それよりも、最初のオリンピック開催地の話に戻すと、コルティーナダンペッツォの「ダンペッツォ」の部分に納得がいかない。これはイタリア語ではd’Ampezzoと表記され、di Ampezzoが母音省略された形だ。di AmpezzoのiとAのように、連続する二語において一語目の語尾と二語目の語頭がどちらも母音の場合、アポストロフィーでつないでd’Ampezzoの形にする。発音も本来の「ディ・アンペッツォ」ではなく「ダンペッツォ」と、さも一語であるかのようにまとめられてしまう。この場合のカタカナ表記は、かなり重罪を犯していると思う。なぜならCortina d’Ampezzoが母音省略される前に存在していたdiには、助詞「の」の意味合いがあるからだ。本来の意味は「アンペッツォ(という山地)のコルティーナ」なのだ。Cortina d’Ampezzoをコルティナダンペッツォとすることで、正しい発音ができないばかりか、原語の意味まで失われている。

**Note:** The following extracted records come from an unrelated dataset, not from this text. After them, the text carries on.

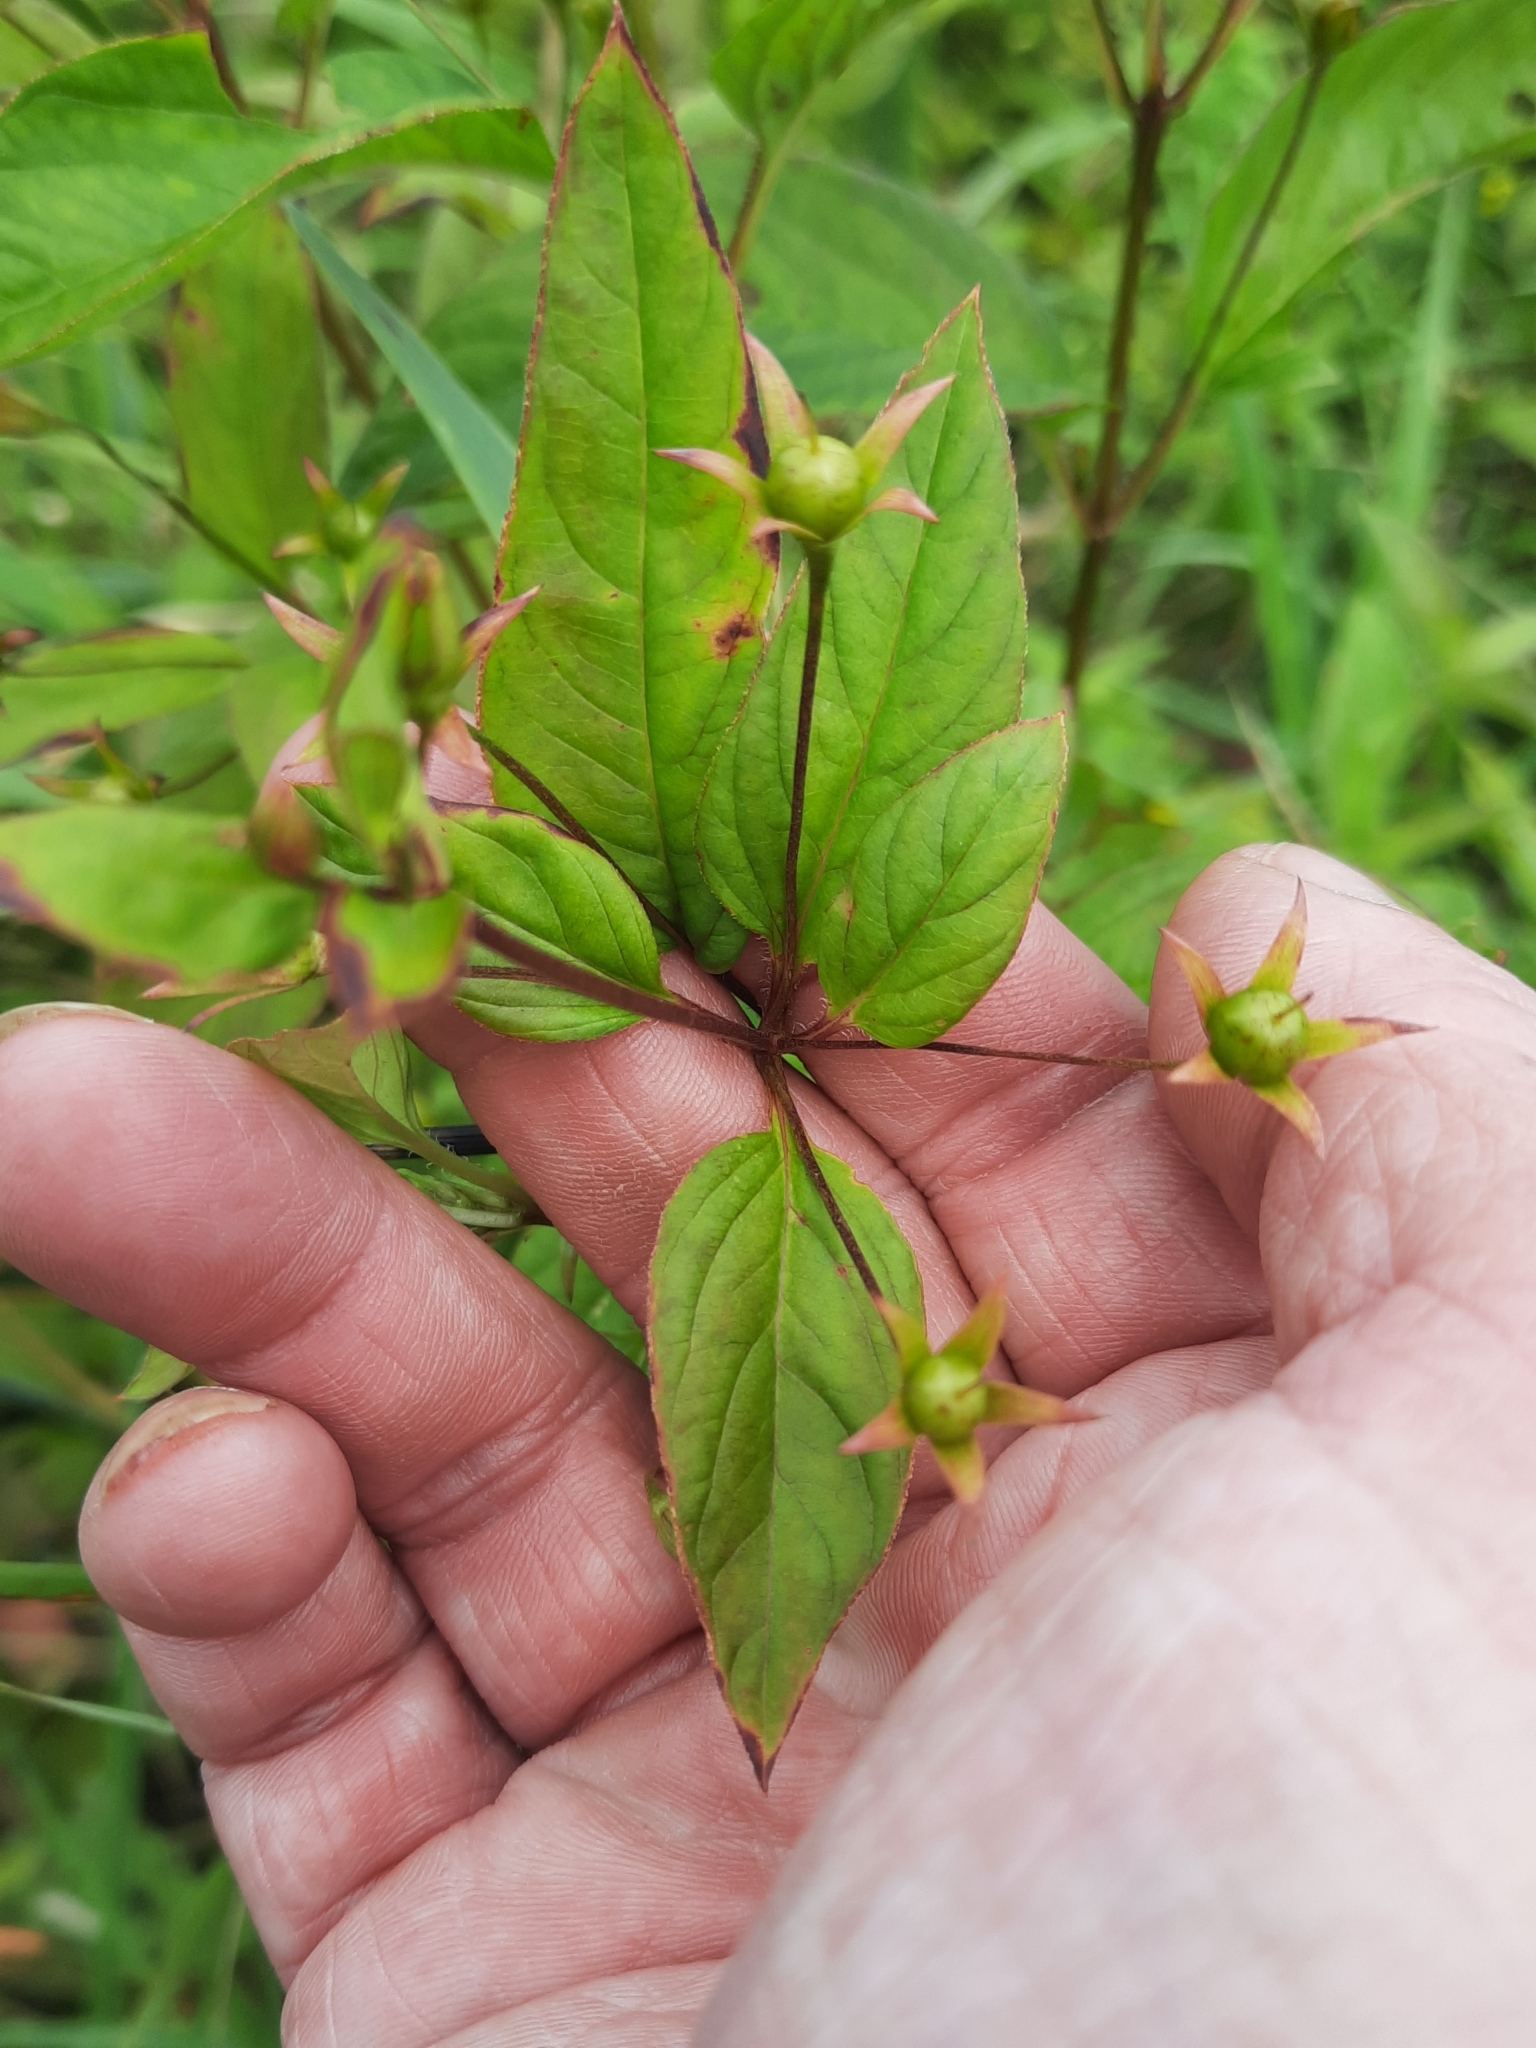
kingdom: Plantae
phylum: Tracheophyta
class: Magnoliopsida
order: Ericales
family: Primulaceae
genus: Lysimachia
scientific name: Lysimachia ciliata
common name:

もう一つ例を出すとSant’Agataだ。中部都市ボローニャほかイタリアの多数の地域に存在する地名で、もともとは紀元三世紀に実在した聖人の名前だ。これもまた、本来はSanta Agataで、「聖なるアガタ」という意味だが、母音省略によってSant’Agataとなり「サンタガタ」と表記されると、「サンタ」の形容詞も「アガタ」という固有名詞も、両方が損なわれてしまう。カタカナ表記では、こういった事例が後を絶たない。

20世紀を代表する言語学者ロマーン・ヤーコブソンは、「隣接性の異常」という概念で、失語症の解説を試みている。例えばthanksgiving(感謝祭)という語の意味は理解できるのに、thanksとgivingに分解されると、それぞれの意味が理解できないという事例だ。それでいくと、コルティナダンペッツォとサンタガタからもわかるように、カタカナには、一つの単語を、それを構成する一語一語に分解して理解することを不可能にする機能があるように思われる。つまりヤーコブソンが指摘する失語症を、単語レベルで量産する装置ではないか。

思わず話が飛躍してしまったが、とりあえず2026年の冬季オリンピックは、「アンペッツォのコルティーナ」で行われるということを、どうか覚えていただきたい。